Making Promises That Can Be Kept

Of course, no one has presented empirical evidence showing whether a properly performed GAAS audit will deliver a high level of assurance. Perhaps the only available evidence is the relatively low percentage of financial statement restatements each year as compared to the total number of public companies. Of the roughly 22,000 public companies registered with the SEC, only 414 filed restatements in 2004, an audit failure rate of less than 2%. The problem is that no one knows what percentage of audit failures actually get reported in restated financial statements. Moreover, it is by no means clear that these figures can be safely extrapolated to non-issuers. For a profession that prides itself on reaching conclusions based upon a sound evidentiary foundation, proclaiming reasonable assurance to be a high level of assurance is more a leap of faith than adherence to empirical testing. The profession may be deluding itself (and the public) that it can deliver audit reports with a high level of assurance without greatly enhancing the scope and sophistication of its audit procedures.
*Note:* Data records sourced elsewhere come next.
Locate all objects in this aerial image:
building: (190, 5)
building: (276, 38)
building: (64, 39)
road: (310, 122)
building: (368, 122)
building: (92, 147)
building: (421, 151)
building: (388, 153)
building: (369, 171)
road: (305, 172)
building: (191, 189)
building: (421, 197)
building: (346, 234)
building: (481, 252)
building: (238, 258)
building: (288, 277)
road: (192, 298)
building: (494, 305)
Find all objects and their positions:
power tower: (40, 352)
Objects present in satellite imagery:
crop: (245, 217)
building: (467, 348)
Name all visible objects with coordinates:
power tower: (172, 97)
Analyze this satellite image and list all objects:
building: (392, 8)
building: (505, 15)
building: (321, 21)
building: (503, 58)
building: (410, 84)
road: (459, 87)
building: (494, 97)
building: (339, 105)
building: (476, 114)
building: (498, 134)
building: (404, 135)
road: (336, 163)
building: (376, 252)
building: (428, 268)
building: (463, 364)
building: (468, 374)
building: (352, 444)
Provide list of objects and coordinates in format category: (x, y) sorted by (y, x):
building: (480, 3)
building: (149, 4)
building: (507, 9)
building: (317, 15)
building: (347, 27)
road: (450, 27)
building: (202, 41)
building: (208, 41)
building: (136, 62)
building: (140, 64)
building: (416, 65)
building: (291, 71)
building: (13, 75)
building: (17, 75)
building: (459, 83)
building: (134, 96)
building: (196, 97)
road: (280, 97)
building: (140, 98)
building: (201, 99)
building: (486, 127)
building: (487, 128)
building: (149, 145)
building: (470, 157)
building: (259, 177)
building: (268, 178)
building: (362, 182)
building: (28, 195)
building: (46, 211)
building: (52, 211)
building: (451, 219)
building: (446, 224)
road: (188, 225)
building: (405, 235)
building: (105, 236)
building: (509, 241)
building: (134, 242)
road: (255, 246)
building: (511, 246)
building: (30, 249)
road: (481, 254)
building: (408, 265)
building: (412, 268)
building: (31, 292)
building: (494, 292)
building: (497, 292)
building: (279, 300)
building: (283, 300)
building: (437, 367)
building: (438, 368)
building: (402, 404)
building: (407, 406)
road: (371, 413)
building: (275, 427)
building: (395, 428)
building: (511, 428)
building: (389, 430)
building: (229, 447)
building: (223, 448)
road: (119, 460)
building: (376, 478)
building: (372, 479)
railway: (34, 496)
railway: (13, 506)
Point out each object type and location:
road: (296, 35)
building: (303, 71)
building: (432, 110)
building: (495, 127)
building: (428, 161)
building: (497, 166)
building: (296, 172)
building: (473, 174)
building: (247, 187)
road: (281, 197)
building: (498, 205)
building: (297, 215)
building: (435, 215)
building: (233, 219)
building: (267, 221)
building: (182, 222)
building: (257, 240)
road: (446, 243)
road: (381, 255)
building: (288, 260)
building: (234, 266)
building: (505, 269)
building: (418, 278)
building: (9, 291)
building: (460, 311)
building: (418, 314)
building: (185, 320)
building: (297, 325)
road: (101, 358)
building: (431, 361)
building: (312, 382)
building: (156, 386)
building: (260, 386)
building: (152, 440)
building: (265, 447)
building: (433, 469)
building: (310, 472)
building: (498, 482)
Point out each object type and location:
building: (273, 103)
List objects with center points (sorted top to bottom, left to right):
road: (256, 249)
Those members of the profession that oppose the proposed references to “a high level of assurance” also argue that there is no pressing need to adopt this potentially misleading language. They argue that the profession should continue to try to improve audit procedures rather than seek to relieve public pressure by offering potentially false assurances. Moreover, they contend that those who press for this change are simply responding to a public overreaction to recent financial scandals. The additional financial safeguards adopted in the post-Enron era are not, however, without their increased costs. It is not unusual for section 404 procedures to cost several times the costs of an annual audit; when the public realizes the full extent of these additional costs, the clamor for more-effective financial statement audits may well subside.

It is also worth noting that there is a qualitative difference between the level of assurance that can be attained by testing the effectiveness of internal controls and the level of assurance that can be attained by testing a relatively small sample of account data for material misstatements. This difference alone calls for a lower level of assurance for audit reports.

Notwithstanding the great strides the accounting profession has made in improving audit quality since the adoption of SAS 53, it is still not in a position to assure the public that a GAAS audit has a high likelihood of detecting fraud. Such dubious promises would only lull business owners and boards of directors into a false sense of security—encouraging them to give internal controls a low priority while doing little, if anything, to actually enhance financial statement quality.